=== WHAT THIS TASK INVOLVES ===
Pull out every line in the entries below that contains the word "collection".

=== ENTRIES SHOWN ===
** Begin **

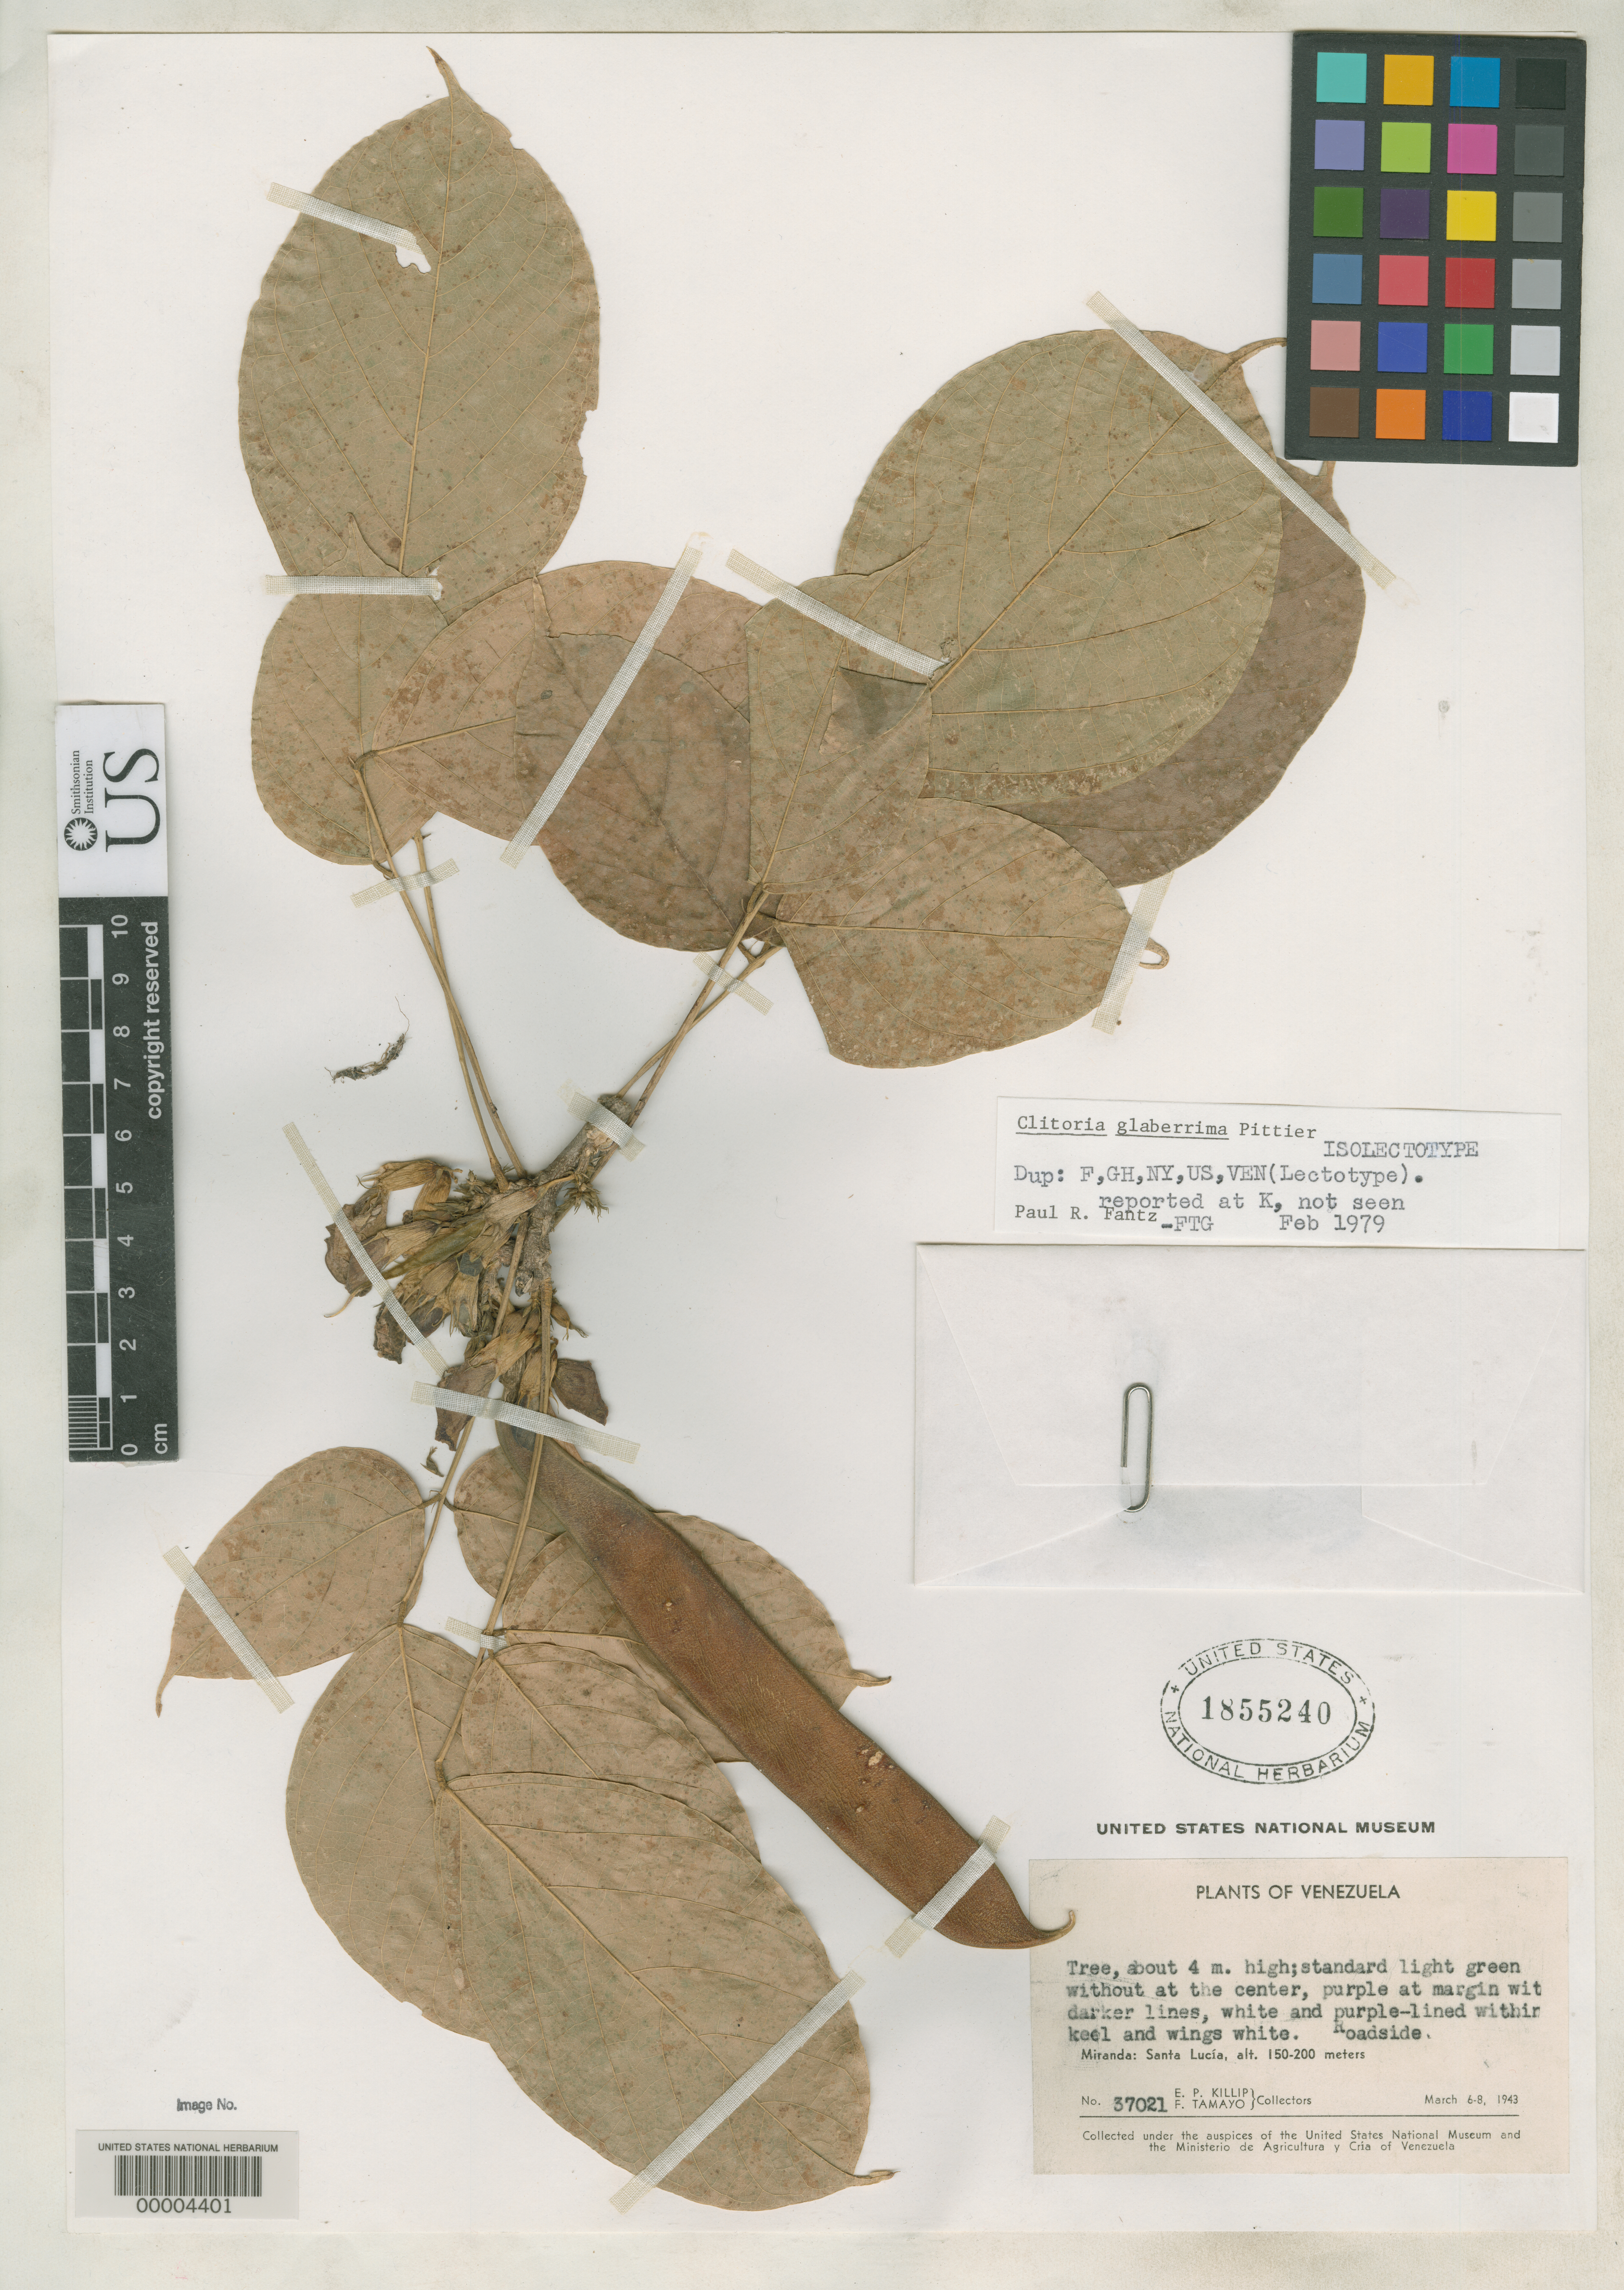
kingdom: Plantae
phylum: Tracheophyta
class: Magnoliopsida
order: Fabales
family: Fabaceae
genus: Clitoria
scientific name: Clitoria glaberrima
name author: Pittier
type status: Isotype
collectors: E. P. Killip & F. Tamayo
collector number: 37021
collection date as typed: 06 Mar 1943 to 08 Mar 1943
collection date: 1943-03-06/1943-03-08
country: Venezuela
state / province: Miranda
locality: Santa Lucia.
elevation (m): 150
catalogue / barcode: US 1855240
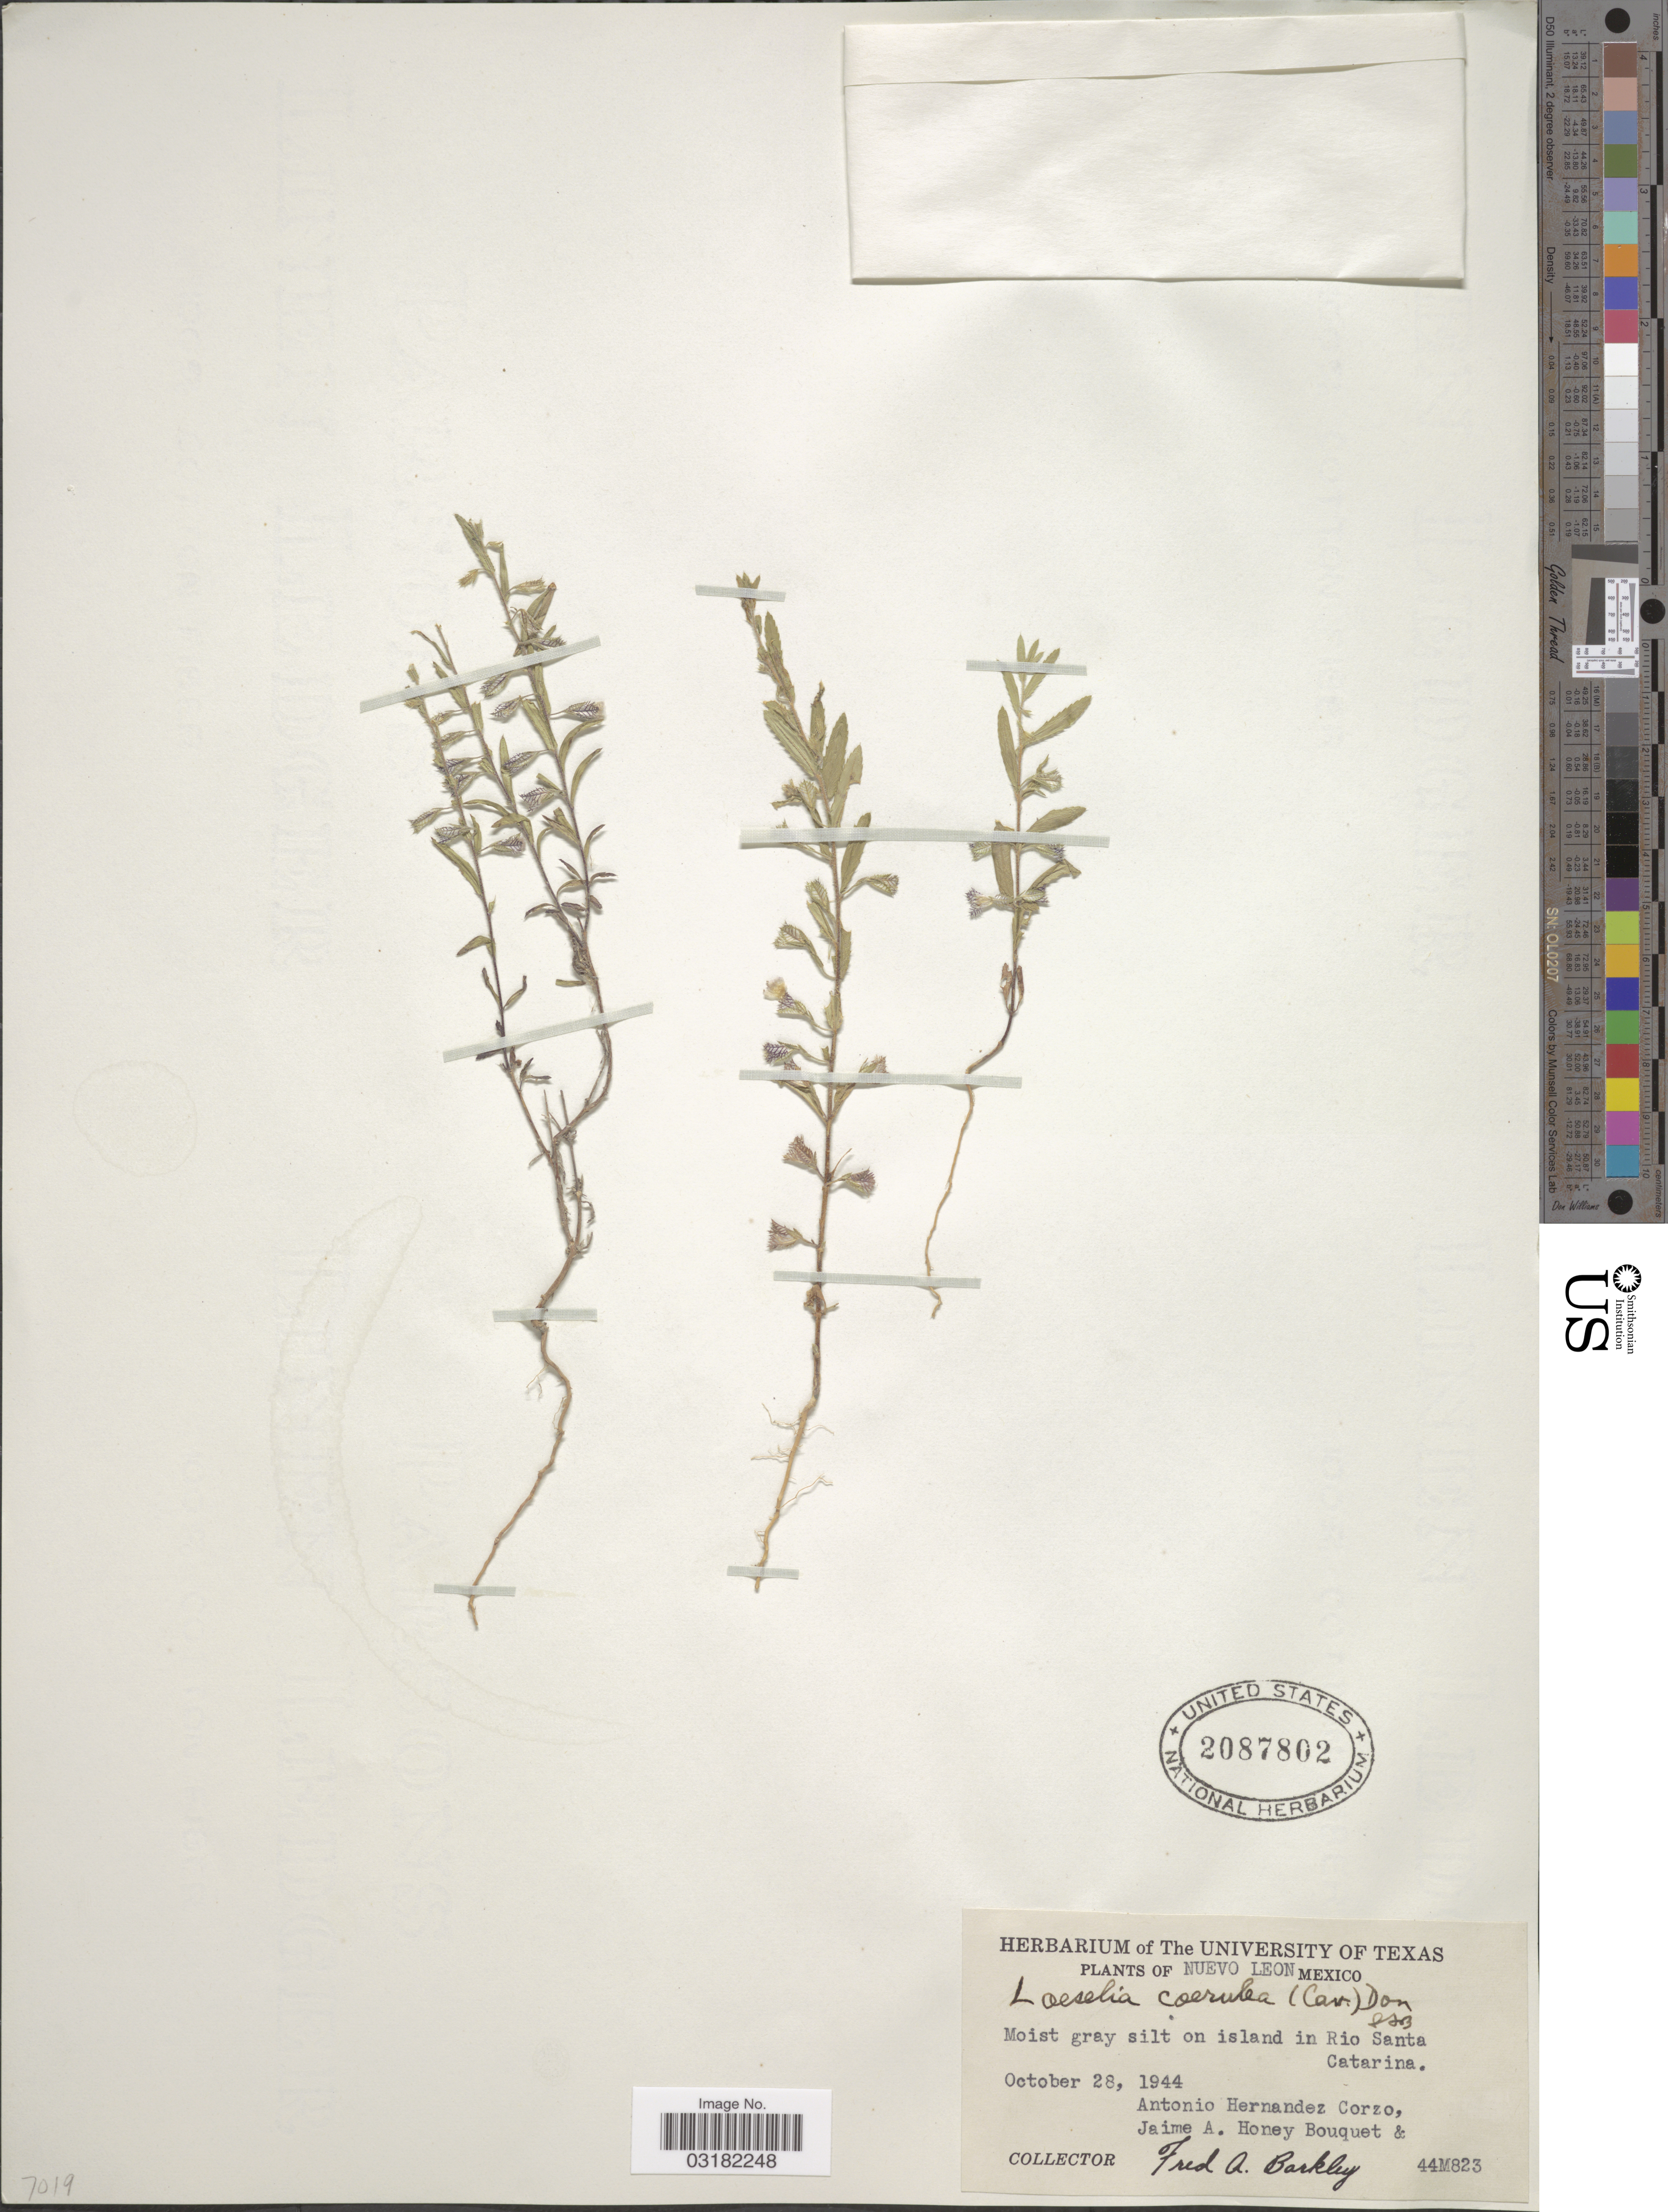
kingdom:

** End **

=== OUTPUT FOR THIS EXERCISE ===
collection date as typed: 06 Mar 1943 to 08 Mar 1943
collection date: 1943-03-06/1943-03-08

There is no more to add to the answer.